They're probably dancing in the streets of Oakmont, Pa., at the news that their local club has finally cracked the Top 50. There it is, at No. 47 Oakmont Country Club, home of the Church Pew bunkers, the 300-yard par 3, and the Angel Cabrera Smoke-a-thon. That's a 31-rung jump in the rankings for the venerable Henry Fownes-designed layout, which swooped up from No. 78 to knock Colorado's Cherry Hills Country Club off the leader board.
If you're new to the course-rating game, Oakmont's quick rise may strike you as improbable. Traditional course raters, after all, publish their results on paper, usually on a biennial basis, and don't bother to re-evaluate their picks until they've spent a couple of winters in the Caribbean. They live in an analog universe. This Top 50, on the other hand, is a digital conceit, fast out of the blocks and capable of turning on a dime. So when a sleepy old club like Oakmont decides to shake things up by hosting a U.S. Open, the Top 50 responds appropriately.

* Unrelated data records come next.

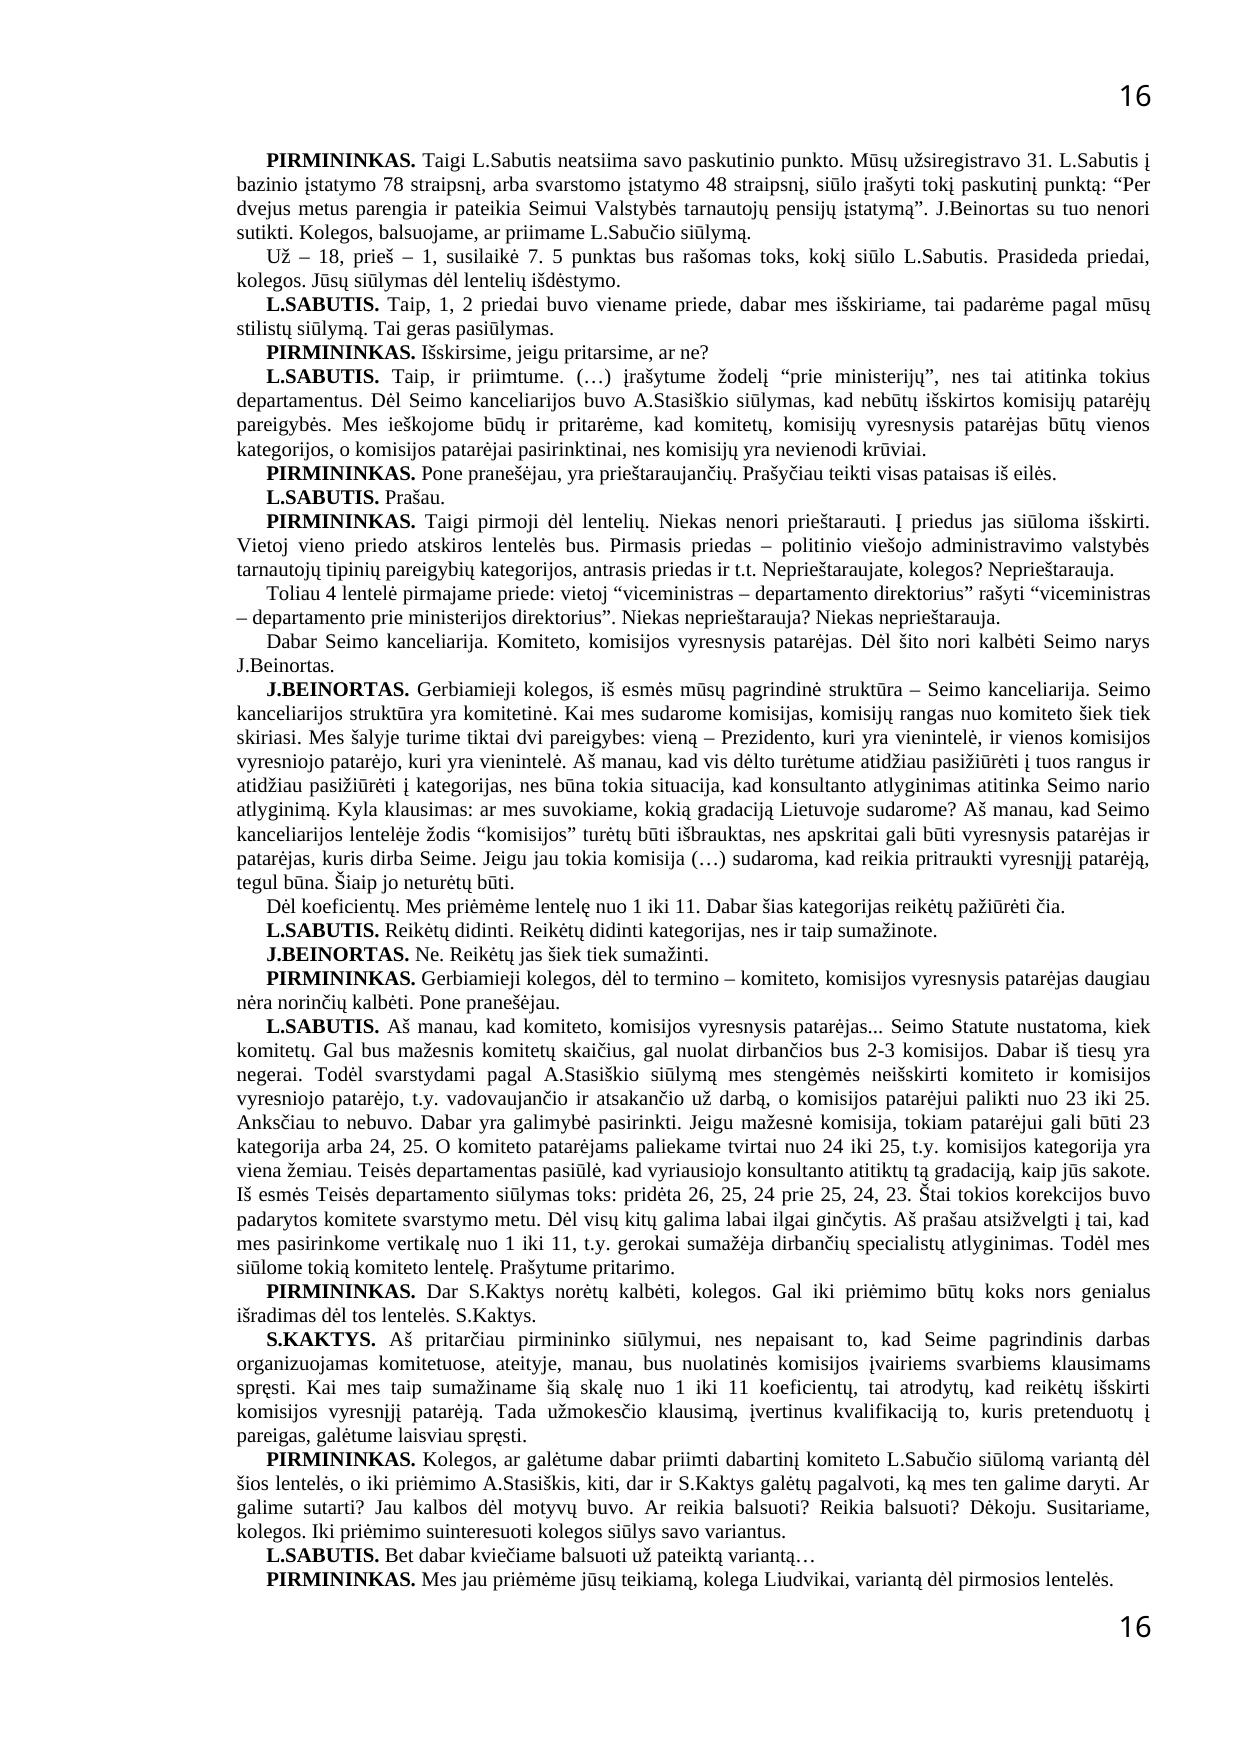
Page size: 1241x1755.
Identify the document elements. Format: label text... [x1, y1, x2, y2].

text L.SABUTIS. Reikėtų didinti. Reikėtų didinti kategorijas, nes ir taip sumažinote. [236, 918, 1152, 942]
text L.SABUTIS. Taip, ir priimtume. (…) įrašytume žodelį “prie ministerijų”, nes tai atitinka tokius departamentus. Dėl Seimo kanceliarijos buvo A.Stasiškio siūlymas, kad nebūtų išskirtos komisijų patarėjų pareigybės. Mes ieškojome būdų ir pritarėme, kad komitetų, komisijų vyresnysis patarėjas būtų vienos kategorijos, o komisijos patarėjai pasirinktinai, nes komisijų yra nevienodi krūviai. [236, 364, 1152, 461]
text PIRMININKAS. Taigi L.Sabutis neatsiima savo paskutinio punkto. Mūsų užsiregistravo 31. L.Sabutis į bazinio įstatymo 78 straipsnį, arba svarstomo įstatymo 48 straipsnį, siūlo įrašyti tokį paskutinį punktą: “Per dvejus metus parengia ir pateikia Seimui Valstybės tarnautojų pensijų įstatymą”. J.Beinortas su tuo nenori sutikti. Kolegos, balsuojame, ar priimame L.Sabučio siūlymą. [236, 148, 1152, 244]
text L.SABUTIS. Taip, 1, 2 priedai buvo viename priede, dabar mes išskiriame, tai padarėme pagal mūsų stilistų siūlymą. Tai geras pasiūlymas. [236, 292, 1152, 340]
text L.SABUTIS. Aš manau, kad komiteto, komisijos vyresnysis patarėjas... Seimo Statute nustatoma, kiek komitetų. Gal bus mažesnis komitetų skaičius, gal nuolat dirbančios bus 2-3 komisijos. Dabar iš tiesų yra negerai. Todėl svarstydami pagal A.Stasiškio siūlymą mes stengėmės neišskirti komiteto ir komisijos vyresniojo patarėjo, t.y. vadovaujančio ir atsakančio už darbą, o komisijos patarėjui palikti nuo 23 iki 25. Anksčiau to nebuvo. Dabar yra galimybė pasirinkti. Jeigu mažesnė komisija, tokiam patarėjui gali būti 23 kategorija arba 24, 25. O komiteto patarėjams paliekame tvirtai nuo 24 iki 25, t.y. komisijos kategorija yra viena žemiau. Teisės departamentas pasiūlė, kad vyriausiojo konsultanto atitiktų tą gradaciją, kaip jūs sakote. Iš esmės Teisės departamento siūlymas toks: pridėta 26, 25, 24 prie 25, 24, 23. Štai tokios korekcijos buvo padarytos komitete svarstymo metu. Dėl visų kitų galima labai ilgai ginčytis. Aš prašau atsižvelgti į tai, kad mes pasirinkome vertikalę nuo 1 iki 11, t.y. gerokai sumažėja dirbančių specialistų atlyginimas. Todėl mes siūlome tokią komiteto lentelę. Prašytume pritarimo. [236, 1014, 1152, 1279]
text PIRMININKAS. Gerbiamieji kolegos, dėl to termino – komiteto, komisijos vyresnysis patarėjas daugiau nėra norinčių kalbėti. Pone pranešėjau. [236, 966, 1152, 1014]
text L.SABUTIS. Bet dabar kviečiame balsuoti už pateiktą variantą… [236, 1543, 1152, 1567]
text Dėl koeficientų. Mes priėmėme lentelę nuo 1 iki 11. Dabar šias kategorijas reikėtų pažiūrėti čia. [236, 894, 1152, 918]
text PIRMININKAS. Kolegos, ar galėtume dabar priimti dabartinį komiteto L.Sabučio siūlomą variantą dėl šios lentelės, o iki priėmimo A.Stasiškis, kiti, dar ir S.Kaktys galėtų pagalvoti, ką mes ten galime daryti. Ar galime sutarti? Jau kalbos dėl motyvų buvo. Ar reikia balsuoti? Reikia balsuoti? Dėkoju. Susitariame, kolegos. Iki priėmimo suinteresuoti kolegos siūlys savo variantus. [236, 1447, 1152, 1543]
text Už – 18, prieš – 1, susilaikė 7. 5 punktas bus rašomas toks, kokį siūlo L.Sabutis. Prasideda priedai, kolegos. Jūsų siūlymas dėl lentelių išdėstymo. [236, 244, 1152, 292]
text PIRMININKAS. Taigi pirmoji dėl lentelių. Niekas nenori prieštarauti. Į priedus jas siūloma išskirti. Vietoj vieno priedo atskiros lentelės bus. Pirmasis priedas – politinio viešojo administravimo valstybės tarnautojų tipinių pareigybių kategorijos, antrasis priedas ir t.t. Neprieštaraujate, kolegos? Neprieštarauja. [236, 509, 1152, 581]
text L.SABUTIS. Prašau. [236, 484, 1152, 509]
text Dabar Seimo kanceliarija. Komiteto, komisijos vyresnysis patarėjas. Dėl šito nori kalbėti Seimo narys J.Beinortas. [236, 629, 1152, 677]
text J.BEINORTAS. Ne. Reikėtų jas šiek tiek sumažinti. [236, 942, 1152, 966]
text S.KAKTYS. Aš pritarčiau pirmininko siūlymui, nes nepaisant to, kad Seime pagrindinis darbas organizuojamas komitetuose, ateityje, manau, bus nuolatinės komisijos įvairiems svarbiems klausimams spręsti. Kai mes taip sumažiname šią skalę nuo 1 iki 11 koeficientų, tai atrodytų, kad reikėtų išskirti komisijos vyresnįjį patarėją. Tada užmokesčio klausimą, įvertinus kvalifikaciją to, kuris pretenduotų į pareigas, galėtume laisviau spręsti. [236, 1327, 1152, 1447]
text PIRMININKAS. Išskirsime, jeigu pritarsime, ar ne? [236, 340, 1152, 364]
text PIRMININKAS. Pone pranešėjau, yra prieštaraujančių. Prašyčiau teikti visas pataisas iš eilės. [236, 461, 1152, 484]
text PIRMININKAS. Mes jau priėmėme jūsų teikiamą, kolega Liudvikai, variantą dėl pirmosios lentelės. [236, 1567, 1152, 1591]
text PIRMININKAS. Dar S.Kaktys norėtų kalbėti, kolegos. Gal iki priėmimo būtų koks nors genialus išradimas dėl tos lentelės. S.Kaktys. [236, 1279, 1152, 1327]
text Toliau 4 lentelė pirmajame priede: vietoj “viceministras – departamento direktorius” rašyti “viceministras – departamento prie ministerijos direktorius”. Niekas neprieštarauja? Niekas neprieštarauja. [236, 581, 1152, 629]
text J.BEINORTAS. Gerbiamieji kolegos, iš esmės mūsų pagrindinė struktūra – Seimo kanceliarija. Seimo kanceliarijos struktūra yra komitetinė. Kai mes sudarome komisijas, komisijų rangas nuo komiteto šiek tiek skiriasi. Mes šalyje turime tiktai dvi pareigybes: vieną – Prezidento, kuri yra vienintelė, ir vienos komisijos vyresniojo patarėjo, kuri yra vienintelė. Aš manau, kad vis dėlto turėtume atidžiau pasižiūrėti į tuos rangus ir atidžiau pasižiūrėti į kategorijas, nes būna tokia situacija, kad konsultanto atlyginimas atitinka Seimo nario atlyginimą. Kyla klausimas: ar mes suvokiame, kokią gradaciją Lietuvoje sudarome? Aš manau, kad Seimo kanceliarijos lentelėje žodis “komisijos” turėtų būti išbrauktas, nes apskritai gali būti vyresnysis patarėjas ir patarėjas, kuris dirba Seime. Jeigu jau tokia komisija (…) sudaroma, kad reikia pritraukti vyresnįjį patarėją, tegul būna. Šiaip jo neturėtų būti. [236, 677, 1152, 894]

Another Pennsylvania gem, New Castle Country Club, debuts this week at No. 50. Laid out in 1923 by A.W. Tillinghast, the private New Castle course plays to a cozy 6,600 yards short by modern standards but it's no pushover, thanks to the occasional blind shot and the small, steeply sloped greens. During Open week, I played a round at New Castle with Philadelphia Daily News sportswriter Mike Kern, who was effusive in his praise of the small-town layout.

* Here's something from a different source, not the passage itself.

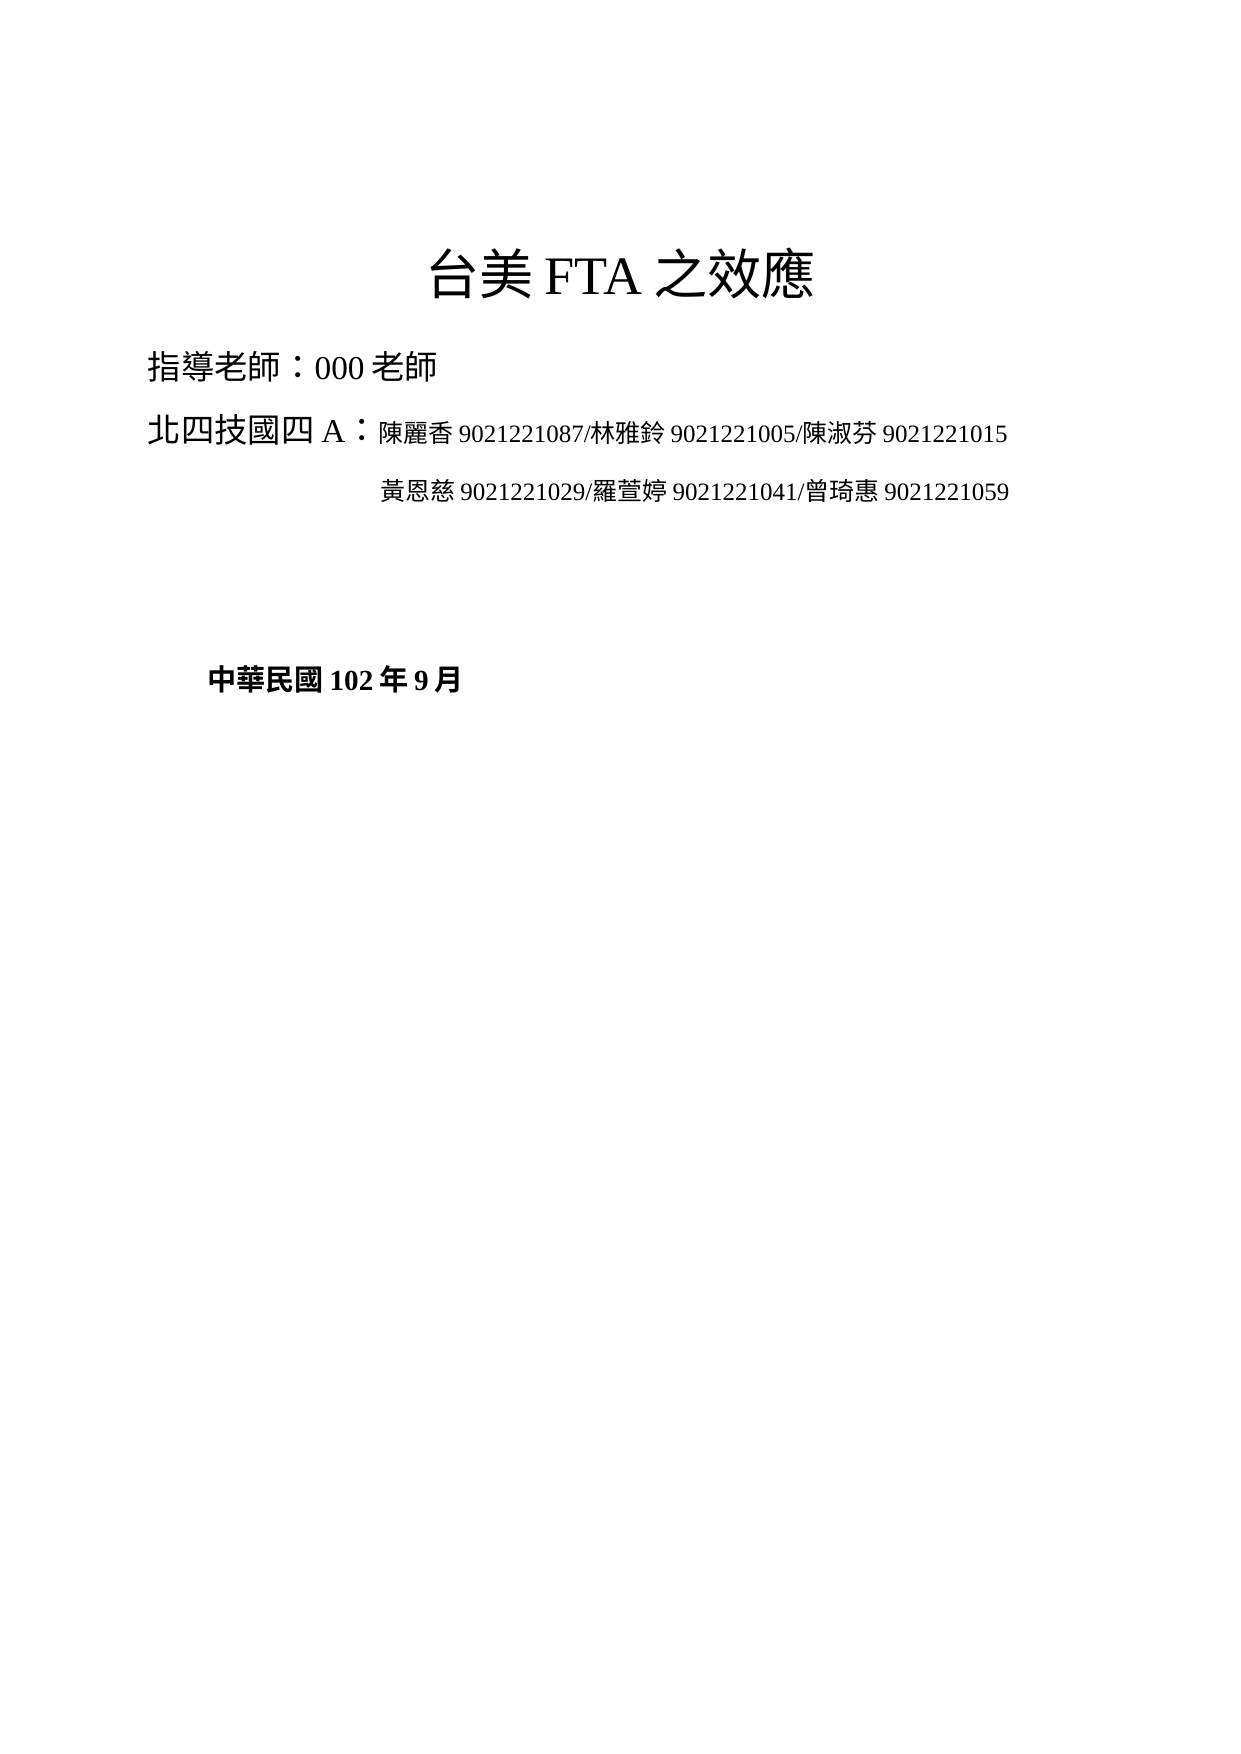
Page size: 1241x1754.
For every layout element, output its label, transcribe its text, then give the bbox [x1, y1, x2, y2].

"My only quibble was the second green," Mike said after our round, "and that's because I don't like cliffside bunkers where you can lose your balance and maybe plummet to your death."

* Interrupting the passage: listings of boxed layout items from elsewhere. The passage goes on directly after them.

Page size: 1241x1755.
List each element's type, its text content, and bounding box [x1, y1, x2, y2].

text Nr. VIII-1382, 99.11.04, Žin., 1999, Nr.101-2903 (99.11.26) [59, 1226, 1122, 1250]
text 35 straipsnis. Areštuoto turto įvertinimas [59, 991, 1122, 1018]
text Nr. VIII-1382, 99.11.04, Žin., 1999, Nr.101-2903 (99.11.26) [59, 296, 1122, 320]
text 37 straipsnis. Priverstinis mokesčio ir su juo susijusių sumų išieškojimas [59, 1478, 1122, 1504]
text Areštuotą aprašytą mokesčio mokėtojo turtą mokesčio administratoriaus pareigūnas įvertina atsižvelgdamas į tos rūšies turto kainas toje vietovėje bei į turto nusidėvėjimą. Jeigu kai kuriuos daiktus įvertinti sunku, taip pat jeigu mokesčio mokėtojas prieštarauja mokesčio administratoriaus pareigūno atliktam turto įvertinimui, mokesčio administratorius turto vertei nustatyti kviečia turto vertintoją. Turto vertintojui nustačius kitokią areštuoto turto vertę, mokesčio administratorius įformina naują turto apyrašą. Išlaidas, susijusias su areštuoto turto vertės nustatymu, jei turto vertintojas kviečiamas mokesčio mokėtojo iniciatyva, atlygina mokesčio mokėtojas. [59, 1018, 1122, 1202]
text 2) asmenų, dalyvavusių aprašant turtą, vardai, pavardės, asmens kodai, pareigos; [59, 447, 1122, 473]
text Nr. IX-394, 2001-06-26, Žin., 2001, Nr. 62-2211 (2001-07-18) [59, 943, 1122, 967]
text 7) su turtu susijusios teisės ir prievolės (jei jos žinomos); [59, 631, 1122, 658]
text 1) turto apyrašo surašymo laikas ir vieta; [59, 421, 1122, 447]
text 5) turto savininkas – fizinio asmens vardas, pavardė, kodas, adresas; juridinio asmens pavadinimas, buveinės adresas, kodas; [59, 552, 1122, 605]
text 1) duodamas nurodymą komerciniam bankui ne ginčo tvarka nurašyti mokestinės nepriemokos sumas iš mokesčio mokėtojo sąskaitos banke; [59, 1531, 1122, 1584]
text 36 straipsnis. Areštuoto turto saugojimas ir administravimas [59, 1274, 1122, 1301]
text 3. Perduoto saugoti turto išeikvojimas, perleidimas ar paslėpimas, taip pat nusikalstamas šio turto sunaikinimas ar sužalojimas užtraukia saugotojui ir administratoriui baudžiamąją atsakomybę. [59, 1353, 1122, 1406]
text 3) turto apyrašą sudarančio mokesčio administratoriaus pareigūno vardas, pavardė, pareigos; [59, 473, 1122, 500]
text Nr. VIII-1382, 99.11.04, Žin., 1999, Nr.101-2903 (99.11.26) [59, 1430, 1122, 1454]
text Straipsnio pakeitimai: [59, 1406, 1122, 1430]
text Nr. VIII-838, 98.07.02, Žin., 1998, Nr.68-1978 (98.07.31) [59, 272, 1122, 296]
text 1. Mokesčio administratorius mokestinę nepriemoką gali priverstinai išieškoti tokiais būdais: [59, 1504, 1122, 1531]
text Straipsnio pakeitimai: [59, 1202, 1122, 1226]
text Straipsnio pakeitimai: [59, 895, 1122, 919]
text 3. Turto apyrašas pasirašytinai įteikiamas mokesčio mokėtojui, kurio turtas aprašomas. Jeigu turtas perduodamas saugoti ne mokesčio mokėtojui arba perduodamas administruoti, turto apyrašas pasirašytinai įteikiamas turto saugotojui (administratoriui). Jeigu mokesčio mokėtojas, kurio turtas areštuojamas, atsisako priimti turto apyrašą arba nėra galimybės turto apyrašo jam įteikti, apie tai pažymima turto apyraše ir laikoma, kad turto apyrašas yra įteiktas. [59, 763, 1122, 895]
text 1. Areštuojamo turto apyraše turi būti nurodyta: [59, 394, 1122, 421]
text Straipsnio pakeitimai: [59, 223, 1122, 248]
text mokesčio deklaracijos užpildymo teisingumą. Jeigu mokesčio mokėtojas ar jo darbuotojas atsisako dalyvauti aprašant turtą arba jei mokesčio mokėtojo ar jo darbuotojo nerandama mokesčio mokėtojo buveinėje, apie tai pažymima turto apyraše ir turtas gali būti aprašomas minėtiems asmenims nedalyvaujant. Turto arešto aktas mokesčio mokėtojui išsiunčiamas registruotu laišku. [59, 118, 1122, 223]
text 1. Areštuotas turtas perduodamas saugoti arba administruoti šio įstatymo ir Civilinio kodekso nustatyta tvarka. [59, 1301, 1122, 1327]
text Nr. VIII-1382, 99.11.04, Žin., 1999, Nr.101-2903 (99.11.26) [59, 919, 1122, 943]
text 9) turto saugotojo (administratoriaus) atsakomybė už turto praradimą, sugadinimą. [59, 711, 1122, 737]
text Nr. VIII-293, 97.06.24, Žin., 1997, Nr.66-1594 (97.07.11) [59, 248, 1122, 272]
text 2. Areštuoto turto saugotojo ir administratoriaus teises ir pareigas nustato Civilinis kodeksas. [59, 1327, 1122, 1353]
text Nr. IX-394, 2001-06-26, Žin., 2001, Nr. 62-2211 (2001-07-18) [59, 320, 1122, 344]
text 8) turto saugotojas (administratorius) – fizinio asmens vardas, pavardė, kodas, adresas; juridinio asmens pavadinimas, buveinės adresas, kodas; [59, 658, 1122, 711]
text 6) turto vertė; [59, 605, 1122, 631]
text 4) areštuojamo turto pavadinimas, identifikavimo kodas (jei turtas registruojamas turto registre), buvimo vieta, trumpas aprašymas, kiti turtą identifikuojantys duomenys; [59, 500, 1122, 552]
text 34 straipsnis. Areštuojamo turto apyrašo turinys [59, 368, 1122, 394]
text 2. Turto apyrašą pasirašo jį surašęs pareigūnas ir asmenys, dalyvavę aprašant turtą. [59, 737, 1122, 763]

The only other shift in the rankings has the New Richmond (Wisc.) Golf Club moving up a spot to No. 31. That, along with the Oakmont surge, made me wonder what variable in the Cal Sci algorithm accounted for the changes.
"Trees," said mathematics professor Charles Eppes, who moonlights for the Top 50 during lulls in the academic calendar. "Oakmont rid itself of five thousand trees which, when you think about it, are a profound annoyance to golfers. Trees kill grass, too, and sometimes tree limbs drop on members' heads."
New Richmond, he went on, has improved by adding thousands of trees to what had once been a featureless 9-hole, sand-greens course. "Trees give a hole definition, provide strategic obstacles, and are unbeatable for carbon sequestration. And their shade is nice on a hot day."
In math circles, Charlie said, this is known as the Pinehurst Paradox. "In layman's terms, it means that golf course volatility is driven by the most readily quantifiable data, which in this case is the number of trees. Movement in either direction by cutting trees, say, or by planting trees improves the golf course. Inaction, on the other hand, gives us no data to work with and suggests, quite frankly, that the members don't give a damn."
Well, it's a theory. Many of the courses in the Top 50, including the top three, are proudly tree-free and a good bet to remain so. And I don't expect forest tracks like Oak Hill, Cypress Point and Augusta National to make chain saws mandatory any time soon. "The tree which moves some to tears of joy," William Blake pointed out a few rounds ago, "is in the eyes of others only a green thing that stands in the way."
Blake, by the way, ranked 38th in a recent BBC poll of the "100 Greatest Britons."